Assignment
Since only a count is wanted, work out how many lines in the material below contain the word "formiranje" and return that number.

Material shown
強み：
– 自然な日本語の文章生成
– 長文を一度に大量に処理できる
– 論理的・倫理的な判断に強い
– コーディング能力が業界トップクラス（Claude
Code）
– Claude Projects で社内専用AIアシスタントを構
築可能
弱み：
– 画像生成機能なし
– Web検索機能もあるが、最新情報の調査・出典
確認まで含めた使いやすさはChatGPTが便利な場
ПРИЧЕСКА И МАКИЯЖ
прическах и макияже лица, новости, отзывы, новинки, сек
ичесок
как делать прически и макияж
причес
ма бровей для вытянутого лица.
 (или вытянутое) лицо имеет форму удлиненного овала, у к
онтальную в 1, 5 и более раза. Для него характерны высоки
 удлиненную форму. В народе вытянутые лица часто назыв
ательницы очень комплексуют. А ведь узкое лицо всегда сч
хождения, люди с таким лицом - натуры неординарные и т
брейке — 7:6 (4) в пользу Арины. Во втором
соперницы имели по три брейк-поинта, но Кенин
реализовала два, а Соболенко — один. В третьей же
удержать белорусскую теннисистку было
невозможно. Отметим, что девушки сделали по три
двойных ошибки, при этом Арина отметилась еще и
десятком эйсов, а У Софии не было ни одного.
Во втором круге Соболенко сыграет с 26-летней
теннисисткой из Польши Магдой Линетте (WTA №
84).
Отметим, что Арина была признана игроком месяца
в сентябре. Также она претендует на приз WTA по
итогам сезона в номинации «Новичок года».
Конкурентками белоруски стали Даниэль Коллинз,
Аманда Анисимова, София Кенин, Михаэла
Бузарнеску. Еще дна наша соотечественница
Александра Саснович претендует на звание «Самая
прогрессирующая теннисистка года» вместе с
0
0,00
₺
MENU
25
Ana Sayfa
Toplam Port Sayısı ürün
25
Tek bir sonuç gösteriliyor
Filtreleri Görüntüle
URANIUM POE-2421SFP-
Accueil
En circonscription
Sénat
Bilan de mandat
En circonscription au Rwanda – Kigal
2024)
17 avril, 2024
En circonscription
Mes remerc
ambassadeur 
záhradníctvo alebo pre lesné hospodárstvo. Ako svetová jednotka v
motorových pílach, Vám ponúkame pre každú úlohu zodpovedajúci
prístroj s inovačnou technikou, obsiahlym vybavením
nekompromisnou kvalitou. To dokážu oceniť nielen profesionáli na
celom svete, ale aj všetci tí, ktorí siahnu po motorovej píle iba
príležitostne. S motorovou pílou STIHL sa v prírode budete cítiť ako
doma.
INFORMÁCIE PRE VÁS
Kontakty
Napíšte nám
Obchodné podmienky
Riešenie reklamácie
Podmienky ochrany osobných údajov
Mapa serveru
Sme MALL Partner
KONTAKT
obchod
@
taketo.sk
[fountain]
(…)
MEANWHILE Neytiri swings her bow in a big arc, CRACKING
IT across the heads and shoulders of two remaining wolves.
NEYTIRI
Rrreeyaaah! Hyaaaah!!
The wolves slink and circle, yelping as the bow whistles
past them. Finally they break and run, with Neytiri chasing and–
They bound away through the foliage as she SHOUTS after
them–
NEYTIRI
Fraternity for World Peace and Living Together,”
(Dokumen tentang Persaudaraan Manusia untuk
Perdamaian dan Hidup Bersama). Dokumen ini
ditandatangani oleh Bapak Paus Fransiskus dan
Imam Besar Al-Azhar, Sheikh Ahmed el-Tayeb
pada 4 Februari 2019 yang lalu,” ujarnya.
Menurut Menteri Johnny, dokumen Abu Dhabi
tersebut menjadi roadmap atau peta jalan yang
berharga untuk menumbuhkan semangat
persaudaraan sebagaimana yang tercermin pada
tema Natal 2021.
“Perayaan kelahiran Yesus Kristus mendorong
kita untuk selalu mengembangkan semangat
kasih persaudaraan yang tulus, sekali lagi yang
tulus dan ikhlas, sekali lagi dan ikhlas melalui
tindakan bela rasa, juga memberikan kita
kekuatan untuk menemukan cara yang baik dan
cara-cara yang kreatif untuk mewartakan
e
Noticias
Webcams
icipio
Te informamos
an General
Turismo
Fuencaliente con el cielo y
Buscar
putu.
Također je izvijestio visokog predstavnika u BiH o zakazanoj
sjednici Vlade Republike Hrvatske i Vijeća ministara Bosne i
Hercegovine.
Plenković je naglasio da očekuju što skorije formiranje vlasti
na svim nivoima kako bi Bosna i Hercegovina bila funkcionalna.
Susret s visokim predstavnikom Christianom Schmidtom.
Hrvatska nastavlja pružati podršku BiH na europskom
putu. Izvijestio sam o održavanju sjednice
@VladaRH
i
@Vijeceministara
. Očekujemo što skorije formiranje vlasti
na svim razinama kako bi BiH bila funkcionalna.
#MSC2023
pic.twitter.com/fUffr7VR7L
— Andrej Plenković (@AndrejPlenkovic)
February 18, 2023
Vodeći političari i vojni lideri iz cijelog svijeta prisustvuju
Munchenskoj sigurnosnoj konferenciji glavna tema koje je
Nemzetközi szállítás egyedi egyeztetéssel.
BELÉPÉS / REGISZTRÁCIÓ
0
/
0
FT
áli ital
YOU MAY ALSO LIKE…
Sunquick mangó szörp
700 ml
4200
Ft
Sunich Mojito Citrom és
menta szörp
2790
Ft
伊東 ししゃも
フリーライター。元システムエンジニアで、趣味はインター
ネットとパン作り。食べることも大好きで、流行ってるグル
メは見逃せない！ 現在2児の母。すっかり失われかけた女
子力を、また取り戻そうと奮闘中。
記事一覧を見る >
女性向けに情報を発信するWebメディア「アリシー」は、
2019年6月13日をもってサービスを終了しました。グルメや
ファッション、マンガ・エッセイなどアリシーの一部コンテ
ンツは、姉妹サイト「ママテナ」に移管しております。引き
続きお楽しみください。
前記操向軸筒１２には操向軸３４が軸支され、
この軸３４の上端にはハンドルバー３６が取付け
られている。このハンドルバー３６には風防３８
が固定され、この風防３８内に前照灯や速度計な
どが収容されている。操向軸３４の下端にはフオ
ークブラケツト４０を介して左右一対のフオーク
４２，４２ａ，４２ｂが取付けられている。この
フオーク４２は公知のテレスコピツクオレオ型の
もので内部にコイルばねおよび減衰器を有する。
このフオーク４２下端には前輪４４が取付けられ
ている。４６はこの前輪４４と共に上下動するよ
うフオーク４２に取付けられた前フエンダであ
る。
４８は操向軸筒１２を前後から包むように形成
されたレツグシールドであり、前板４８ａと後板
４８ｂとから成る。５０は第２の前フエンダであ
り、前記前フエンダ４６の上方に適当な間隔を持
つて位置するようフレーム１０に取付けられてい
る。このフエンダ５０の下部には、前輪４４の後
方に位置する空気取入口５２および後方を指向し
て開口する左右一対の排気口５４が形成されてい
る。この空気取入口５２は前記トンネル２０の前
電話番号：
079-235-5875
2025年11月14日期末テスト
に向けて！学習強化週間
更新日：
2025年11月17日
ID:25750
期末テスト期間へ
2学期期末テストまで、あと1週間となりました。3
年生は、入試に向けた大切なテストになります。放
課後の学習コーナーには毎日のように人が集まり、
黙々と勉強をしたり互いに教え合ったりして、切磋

Task response
2